1905 Football Player Robert "Tiny" Maxwell '07 Changes Face of Sport
Before coming to Swarthmore, Robert "Tiny" Maxwell (1884-1922) played football at the University of Chicago, where he also boxed and set school records for the hammer and shot-put. At Swarthmore, he attracted the interest of President Joseph Swain, who personally encouraged him to improve his studies as a biology major and directed the college treasurer to send his tuition bills to a member of the Board of Managers.

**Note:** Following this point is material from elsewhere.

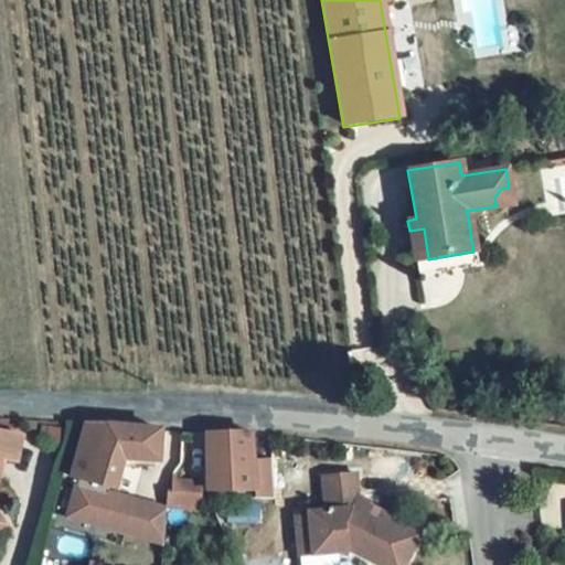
[(157,459),(157,428),(108,427),(84,427),(71,481),(114,491),(120,458),(157,459)]
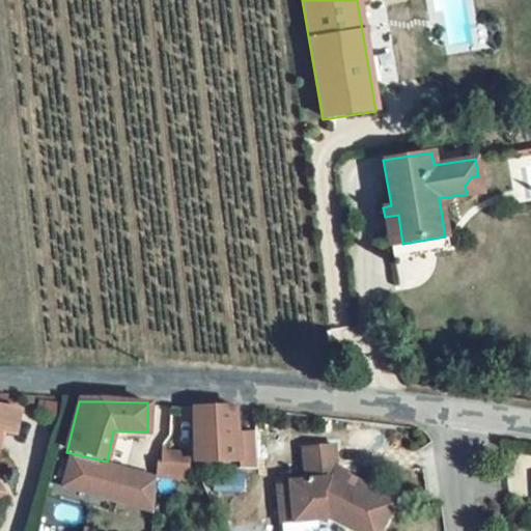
[(232,406),(193,404),(195,456),(239,457),(235,431),(232,406)]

In 1905, President Theodore Roosevelt saw a newspaper photo of the battered and bloodied 6-foot-4-inch, 250-pound Maxwell leaving the field after the University of Pennsylvania team had concentrated its efforts on him. Roosevelt was reportedly so shocked that he demanded that colleges "clean up football" or he'd ban the game outright.
The concern was justified. During the 1905 season alone, 18 college players died and 159 were badly injured. The President's charge inspired national reform of college football rules, including the legalization of the forward pass and the doubling of the yardage required for a first down.
Maxwell went on to briefly play on newly formed professional teams in Ohio, insisting on wearing his Swarthmore jersey with its big "S" in team pictures. He also served as an assistant coach at Swarthmore and Penn and as an influential collegiate game official.
Maxwell also became one of the first football players to make the leap from the field to press box. In 1914, after a journalistic apprenticeship in Chicago as a reporter for the Record-Herald, he began writing a sports column for Philadelphia's Public Ledger. Two years later, Maxwell became sports editor of the Evening Public Ledger, a position he held until he died.
Since 1937, the Maxwell Memorial Football Club of Philadelphia annually has given an award in his name to the outstanding college football player in the nation. He was inducted into the National Football Foundation Hall of Fame in the pioneer category in 1974.